IEEE/ACM Trans Comput Biol Bioinform. 2018 Mar-Apr;15(2):537-550. doi: 10.1109/TCBB.2015.2440244.
Ultra-high dimensional variable selection has become increasingly important in analysis of neuroimaging data. For example, in the Autism Brain Imaging Data Exchange (ABIDE) study, neuroscientists are interested in identifying important biomarkers for early detection of the autism spectrum disorder (ASD) using high resolution brain images that include hundreds of thousands voxels. However, most existing methods are not feasible for solving this problem due to their extensive computational costs. In this work, we propose a novel multiresolution variable selection procedure under a Bayesian probit regression framework. It recursively uses posterior samples for coarser-scale variable selection to guide the posterior inference on finer-scale variable selection, leading to very efficient Markov chain Monte Carlo (MCMC) algorithms. The proposed algorithms are computationally feasible for ultra-high dimensional data. Also, our model incorporates two levels of structural information into variable selection using Ising priors: the spatial dependence between voxels and the functional connectivity between anatomical brain regions.
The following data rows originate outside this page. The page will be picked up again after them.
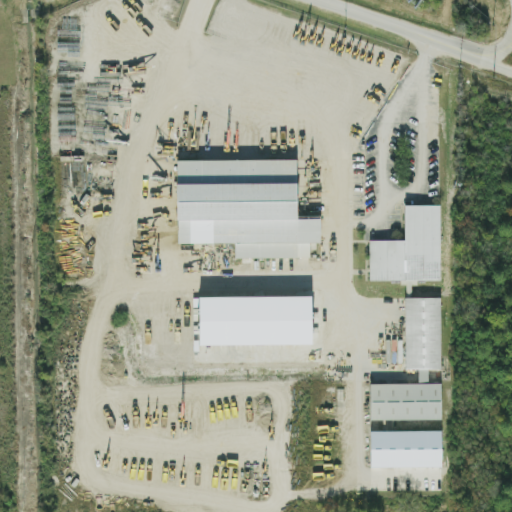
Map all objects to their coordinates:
road: (397, 27)
road: (497, 51)
road: (495, 64)
road: (312, 97)
road: (425, 114)
road: (383, 150)
building: (241, 207)
building: (245, 207)
road: (123, 208)
building: (410, 249)
building: (409, 250)
road: (265, 286)
building: (254, 320)
building: (414, 367)
building: (413, 369)
building: (405, 448)
building: (406, 449)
Applied to the resting state functional magnetic resonance imaging (R-fMRI) data in the ABIDE study, our methods identify voxel-level imaging biomarkers highly predictive of the ASD, which are biologically meaningful and interpretable. Extensive simulations also show that our methods achieve better performance in variable selection compared to existing methods.
超高维变量选择在神经影像学数据分析中变得越来越重要。例如,在自闭症脑成像数据交换(ABIDE)研究中,神经科学家有兴趣使用包括数十万体素的高分辨率脑图像来识别早期检测自闭症谱系障碍(ASD)的重要生物标志物。然而,由于计算成本高,大多数现有的方法都不适用于解决这个问题。在这项工作中,我们在贝叶斯概率回归框架下提出了一种新的多分辨率变量选择方法。它递归地使用后验样本进行更粗尺度的变量选择,以指导更细尺度的变量选择的后验推断,从而得到非常有效的马尔可夫链蒙特卡罗(MCMC)算法。所提出的算法对于超高维数据是可行的。此外,我们的模型使用伊辛先验将两个层次的结构信息纳入变量选择:体素之间的空间相关性和解剖大脑区域之间的功能连接。将我们的方法应用于 ABIDE 研究中的静息态功能磁共振成像(R-fMRI)数据,我们确定了具有高度预测 ASD 能力的体素水平成像生物标志物,这些标志物具有生物学意义且可解释。广泛的模拟也表明,与现有的方法相比,我们的方法在变量选择方面具有更好的性能。